If there's one thing I've noticed since I began graduate school and started writing more theoretically based scholarly papers, it's that certain people expect certain other people to be cited as sources in those papers. Otherwise, some scholars just will not find your work credible. Now, the required amount and diversity of citations varies by professor, but some citations are safer bets than others. Deciding who to put in your literature review is much like deciding what lineup of Pokémon to select to beat your friend's pocket monsters, especially for a generation of graduate students who grew up playing GameBoy and knowing that Squirtle might destroy Charmander, but Pikachu will have no effect on Onyx.
Some professors expect a short lit review and want you to get to your results and "so what?" section of the paper. But most of them want an extensive review of the literature, especially in a project such as a thesis. Some want you to cite them, and others just want you to read how many times they cited themselves. Others think you should cite their old graduate committee members from their alma maters. Still yet, there are the professors who think you should cite only one discipline, or perhaps the others who want you to incorporate an interdisciplinary approach. Some love one theory, while others hate it. Some want you to be quantitative while others like to keep it qualitative. The point is, you'll never figure out just exactly what your graduate faculty wants in a paper because none of them want the same things.

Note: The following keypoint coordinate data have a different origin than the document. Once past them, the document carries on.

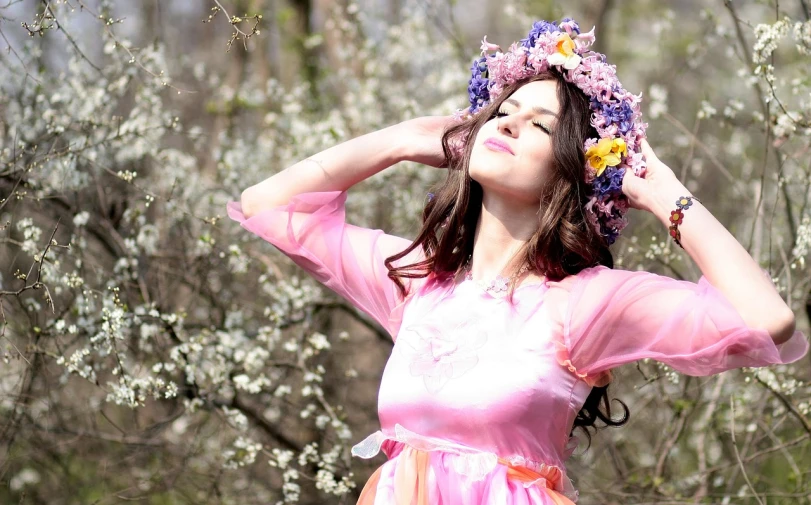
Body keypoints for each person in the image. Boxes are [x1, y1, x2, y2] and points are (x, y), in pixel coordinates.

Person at [227, 18, 809, 505]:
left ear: (570, 170)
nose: (506, 120)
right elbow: (267, 205)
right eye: (505, 108)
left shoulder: (584, 304)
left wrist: (665, 196)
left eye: (540, 125)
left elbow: (766, 322)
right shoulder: (418, 282)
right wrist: (401, 140)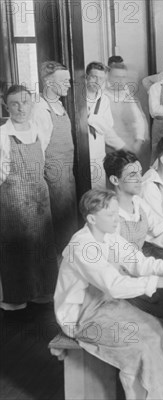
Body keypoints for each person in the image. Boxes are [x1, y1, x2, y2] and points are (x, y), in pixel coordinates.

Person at [54, 189, 163, 399]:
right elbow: (114, 285)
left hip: (107, 305)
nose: (116, 219)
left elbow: (138, 263)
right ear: (92, 219)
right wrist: (160, 282)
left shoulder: (110, 236)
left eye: (116, 213)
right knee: (141, 346)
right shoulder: (82, 245)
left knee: (160, 327)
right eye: (110, 215)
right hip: (81, 318)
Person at [0, 85, 58, 312]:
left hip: (39, 198)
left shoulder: (39, 128)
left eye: (25, 102)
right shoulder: (3, 136)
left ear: (32, 103)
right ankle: (17, 296)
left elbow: (41, 154)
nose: (20, 108)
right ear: (6, 106)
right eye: (14, 103)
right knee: (16, 247)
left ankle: (43, 291)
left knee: (42, 243)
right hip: (12, 199)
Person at [34, 61, 79, 252]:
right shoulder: (41, 108)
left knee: (68, 215)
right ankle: (64, 262)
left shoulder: (58, 104)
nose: (69, 84)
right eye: (65, 81)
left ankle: (71, 257)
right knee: (62, 219)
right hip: (54, 172)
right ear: (49, 83)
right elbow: (40, 147)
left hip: (67, 171)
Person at [105, 56, 150, 169]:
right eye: (116, 77)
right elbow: (106, 130)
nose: (120, 81)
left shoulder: (127, 95)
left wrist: (139, 141)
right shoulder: (103, 97)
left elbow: (139, 119)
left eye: (123, 77)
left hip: (132, 149)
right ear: (108, 77)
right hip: (112, 150)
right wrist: (124, 147)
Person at [86, 61, 125, 189]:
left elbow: (107, 127)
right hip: (82, 154)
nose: (97, 81)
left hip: (98, 153)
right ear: (87, 77)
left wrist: (90, 118)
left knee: (98, 192)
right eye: (94, 77)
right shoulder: (77, 98)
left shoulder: (104, 100)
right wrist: (98, 121)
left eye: (101, 78)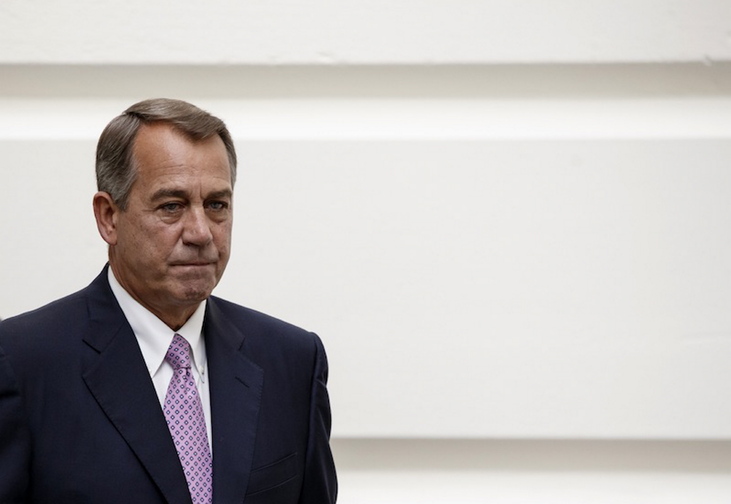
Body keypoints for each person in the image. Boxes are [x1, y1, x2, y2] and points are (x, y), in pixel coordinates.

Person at [0, 98, 337, 503]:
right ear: (109, 217)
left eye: (216, 205)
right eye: (171, 206)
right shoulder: (22, 363)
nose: (200, 232)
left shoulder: (292, 362)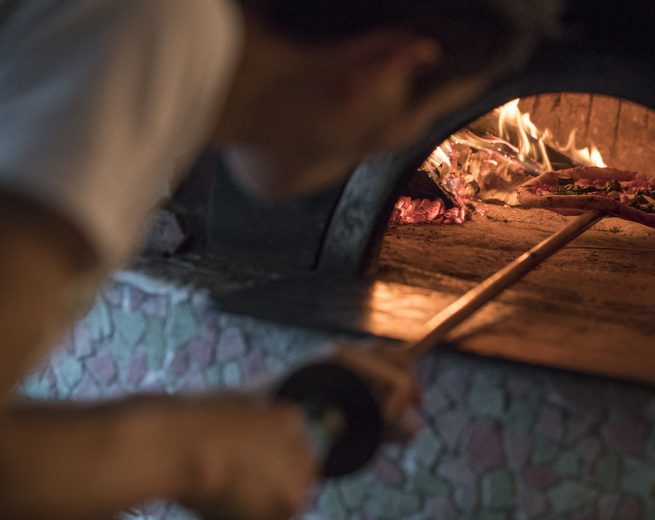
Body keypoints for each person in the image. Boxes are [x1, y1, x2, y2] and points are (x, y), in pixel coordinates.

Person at [0, 0, 559, 518]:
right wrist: (196, 449)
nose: (398, 145)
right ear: (387, 68)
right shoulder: (158, 26)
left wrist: (236, 422)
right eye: (427, 117)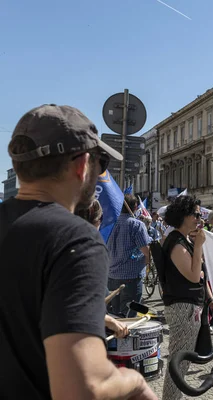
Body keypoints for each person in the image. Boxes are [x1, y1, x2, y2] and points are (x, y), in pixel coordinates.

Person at [0, 104, 155, 399]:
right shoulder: (74, 239)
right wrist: (134, 382)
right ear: (82, 164)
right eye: (102, 163)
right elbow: (83, 387)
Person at [161, 195, 213, 400]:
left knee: (181, 363)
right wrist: (200, 245)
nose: (198, 218)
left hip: (188, 306)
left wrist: (209, 299)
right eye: (195, 214)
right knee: (178, 363)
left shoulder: (182, 240)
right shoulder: (176, 243)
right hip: (183, 309)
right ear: (183, 215)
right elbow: (194, 276)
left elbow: (198, 272)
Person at [75, 200, 129, 339]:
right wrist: (109, 321)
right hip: (81, 337)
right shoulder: (90, 250)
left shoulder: (57, 243)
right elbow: (77, 304)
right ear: (97, 221)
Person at [107, 194, 152, 317]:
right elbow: (146, 251)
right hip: (130, 277)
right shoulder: (136, 225)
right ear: (135, 207)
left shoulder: (110, 224)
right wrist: (148, 261)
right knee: (129, 317)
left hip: (111, 275)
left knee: (114, 315)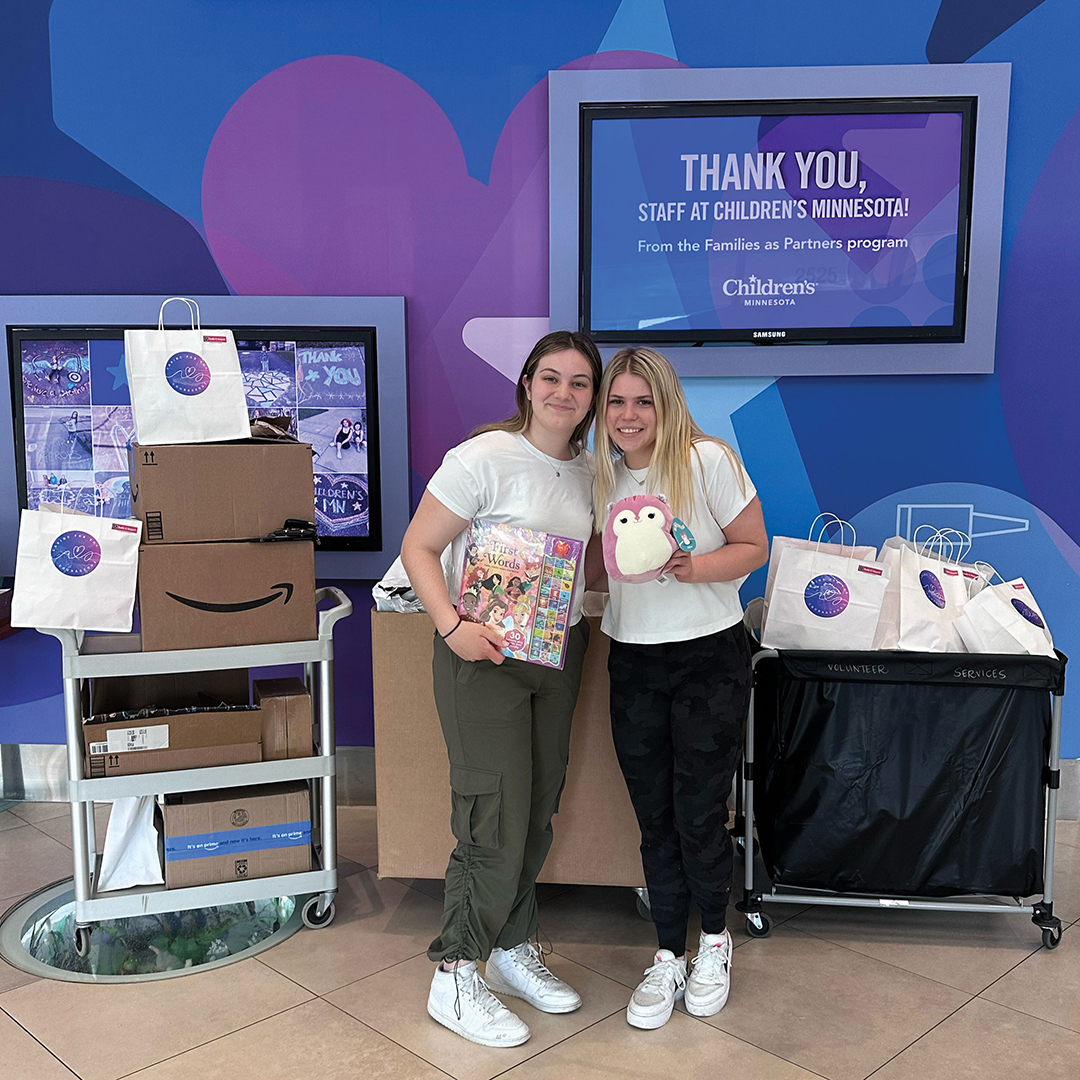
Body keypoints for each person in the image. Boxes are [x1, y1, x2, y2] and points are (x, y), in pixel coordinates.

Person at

However, in the communication discipline, I've noticed that just the mere mentioning of some scholars' names will make professors hit the run away button, metaphorically speaking. In other words, there are some safe bets that are good to release from your Poké Ball of journal articles (EBSCO host, the biggest Poké Ball of them all).
Here's a slightly (OK, extremely) nerdy dialogue you might hear in our department:
Professor A: Well, you certainly framed that well, perhaps just like Robert Entman?
Student A: Well, actually I would look at this like a rhetorical situation, just like Bitzer!
Student B: Oh yeah? But what if I narrate about it with Fisher?
Professor A: The two of you must find a way to agree, I recommend the two-way symmetrical model by the Grunigs!
Professor B: Wait! That's preposterous and unethical! We must settle this as Burkean actors!
Student C: Ridiculous. Waggenspack would never allow it! Find a medium to get your message across.
Student A: Don't try a sneak attack with McLuhan on me, buddy! I'll counter it with Littlejohn and Foss!
Professor A: This needs to end now! Let's see if you can defeat the Kaid brigade (et. al.)!
Student B: That's no match for my Tedesco phishing attack!
***Heath, Coombs and Benoit have entered the arena, Holloway has fainted***
***Ivory and Magee are crunching numbers***
***Denton and Riley are publishing books***
***Self-citing ensues by junior faculty member +1***
***Graduate students lose sleep -4***
***Graduate students' reading abilities +200 pages***
Professor C: It is over. I have come to set all of your agendas. Media telling you what to think about, for the win! McCombs and Shaw, Chapel Hill study, gooooo!
And then the battle ended because every good communication scholar knows citing the 1972 McCombs and Shaw study is almost always a requirement.